**TASK TO COMPLETE:** Copy every line of the items below character for character, but leave the pictures out of your answer.

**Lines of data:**
::::
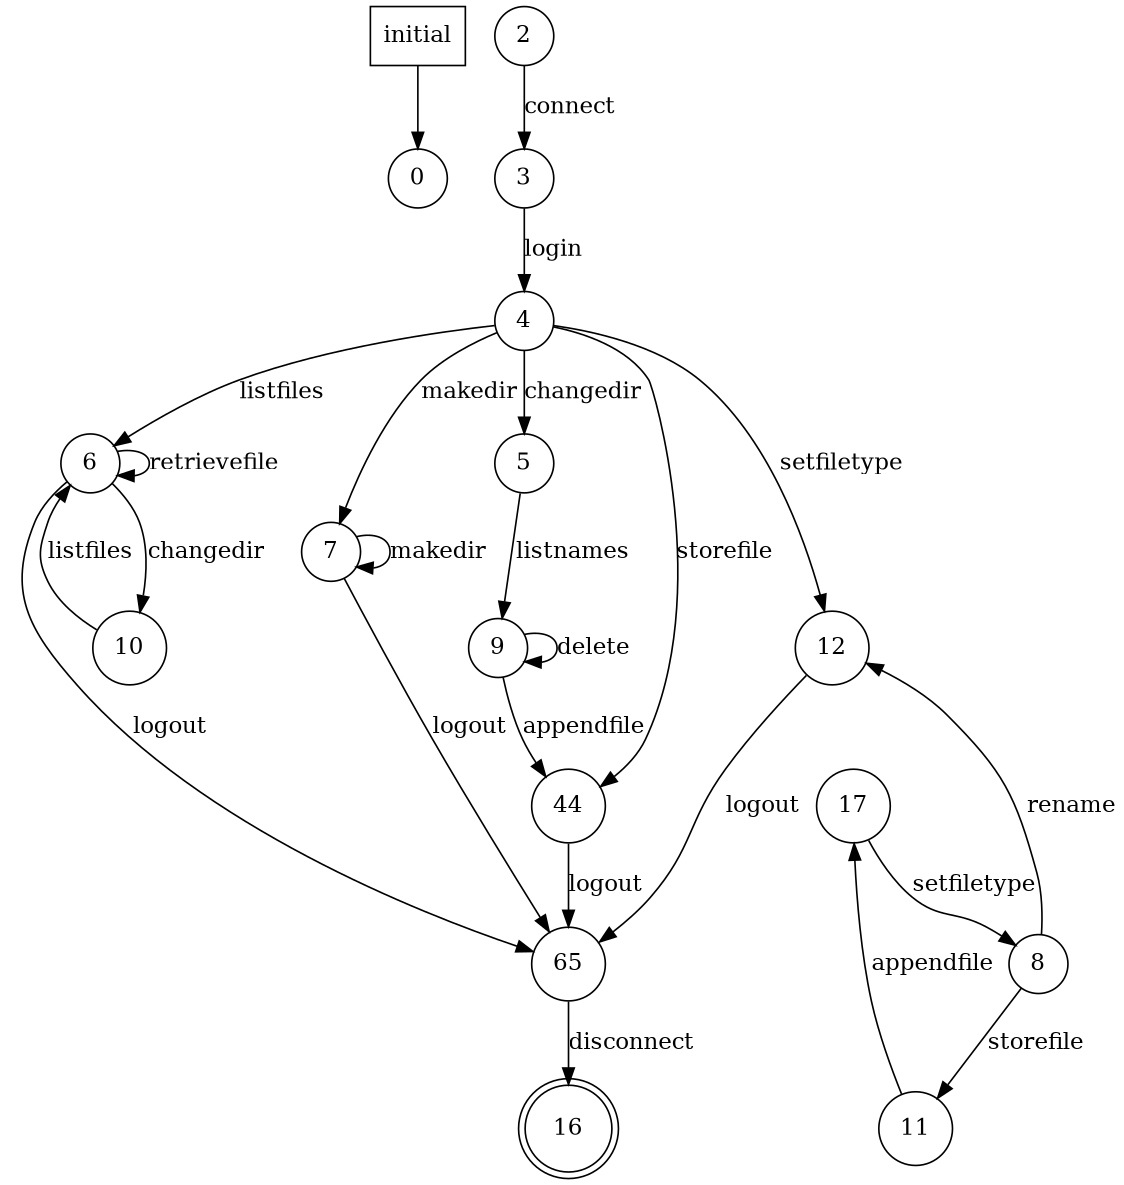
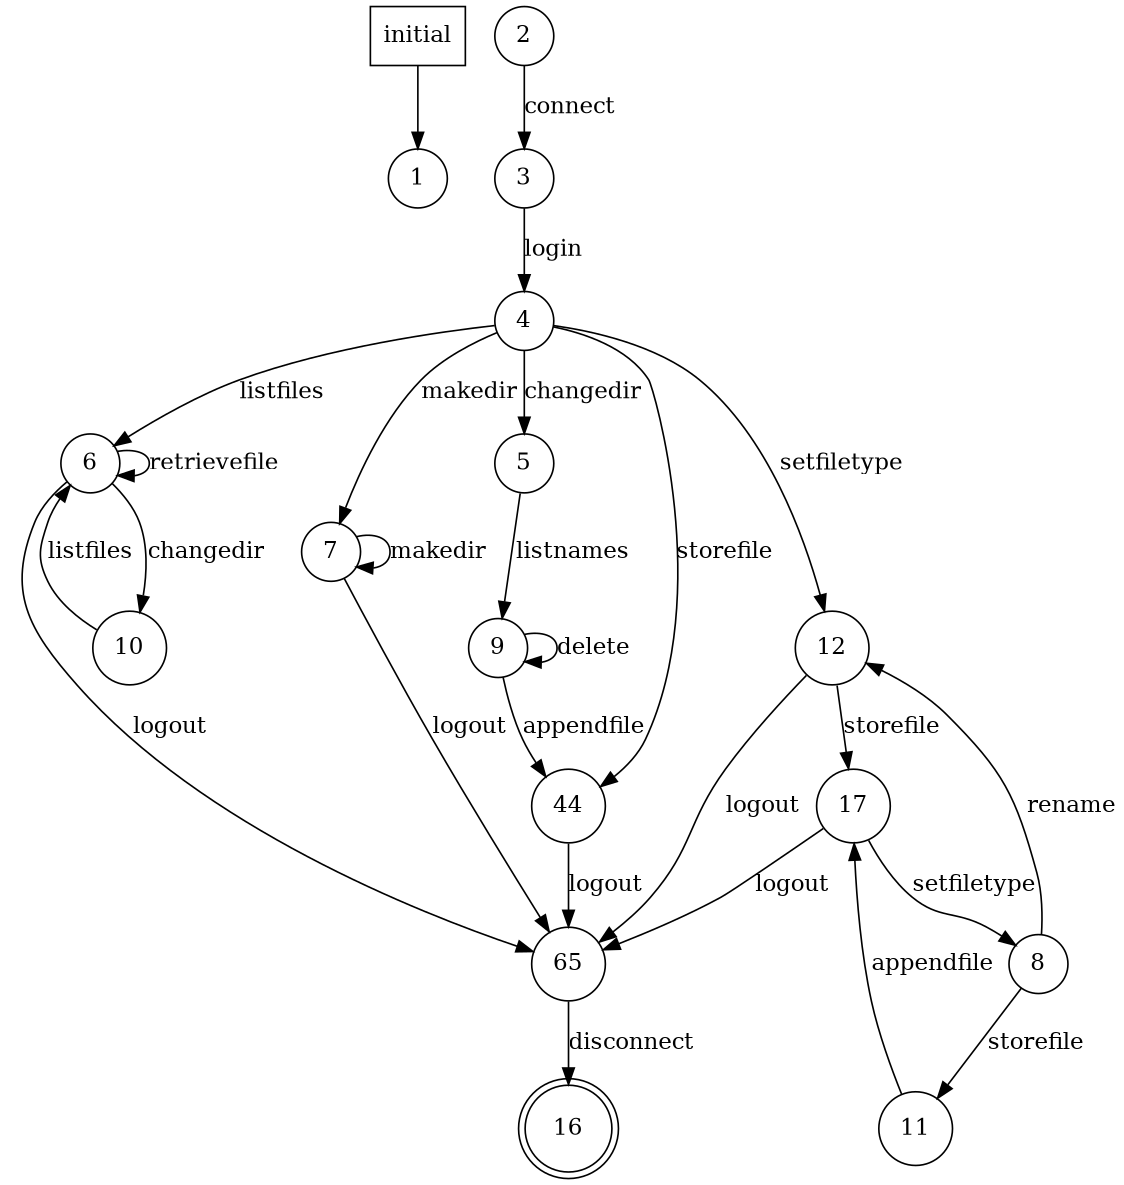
  digraph {
    node [shape=circle]
    initial [shape=box]
-   1 [label=0]
+   1
    2
    3
    4
    5
    6
    7
    n9 [label=44]
    12
    9
    10
    n13 [label=65]
    8
    11
    16 [shape=doublecircle]
    n17 [label=17]
    initial -> 1
    2 -> 3 [label=connect]
    3 -> 4 [label=login]
    4 -> 5 [label=changedir]
    4 -> 6 [label=listfiles]
    4 -> 7 [label=makedir]
    4 -> n9 [label=storefile]
    4 -> 12 [label=setfiletype]
    5 -> 9 [label=listnames]
    6 -> 6 [label=retrievefile]
    6 -> 10 [label=changedir]
    6 -> n13 [label=logout]
    7 -> 7 [label=makedir]
    7 -> n13 [label=logout]
    n9 -> n13 [label=logout]
    12 -> n13 [label=logout]
+   12 -> n17 [label=storefile]
    9 -> n9 [label=appendfile]
    9 -> 9 [label=delete]
    10 -> 6 [label=listfiles]
    n13 -> 16 [label=disconnect]
    8 -> 12 [label=rename]
    8 -> 11 [label=storefile]
    11 -> n17 [label=appendfile]
+   n17 -> n13 [label=logout]
    n17 -> 8 [label=setfiletype]
  }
::::
**RESULT OF THIS TASK:**
  digraph {
    node [shape=circle]
    initial [shape=box]
-   1 [label=0]
+   1
    2
    3
    4
    5
    6
    7
    n9 [label=44]
    12
    9
    10
    n13 [label=65]
    8
    11
    16 [shape=doublecircle]
    n17 [label=17]
    initial -> 1
    2 -> 3 [label=connect]
    3 -> 4 [label=login]
    4 -> 5 [label=changedir]
    4 -> 6 [label=listfiles]
    4 -> 7 [label=makedir]
    4 -> n9 [label=storefile]
    4 -> 12 [label=setfiletype]
    5 -> 9 [label=listnames]
    6 -> 6 [label=retrievefile]
    6 -> 10 [label=changedir]
    6 -> n13 [label=logout]
    7 -> 7 [label=makedir]
    7 -> n13 [label=logout]
    n9 -> n13 [label=logout]
    12 -> n13 [label=logout]
+   12 -> n17 [label=storefile]
    9 -> n9 [label=appendfile]
    9 -> 9 [label=delete]
    10 -> 6 [label=listfiles]
    n13 -> 16 [label=disconnect]
    8 -> 12 [label=rename]
    8 -> 11 [label=storefile]
    11 -> n17 [label=appendfile]
+   n17 -> n13 [label=logout]
    n17 -> 8 [label=setfiletype]
  }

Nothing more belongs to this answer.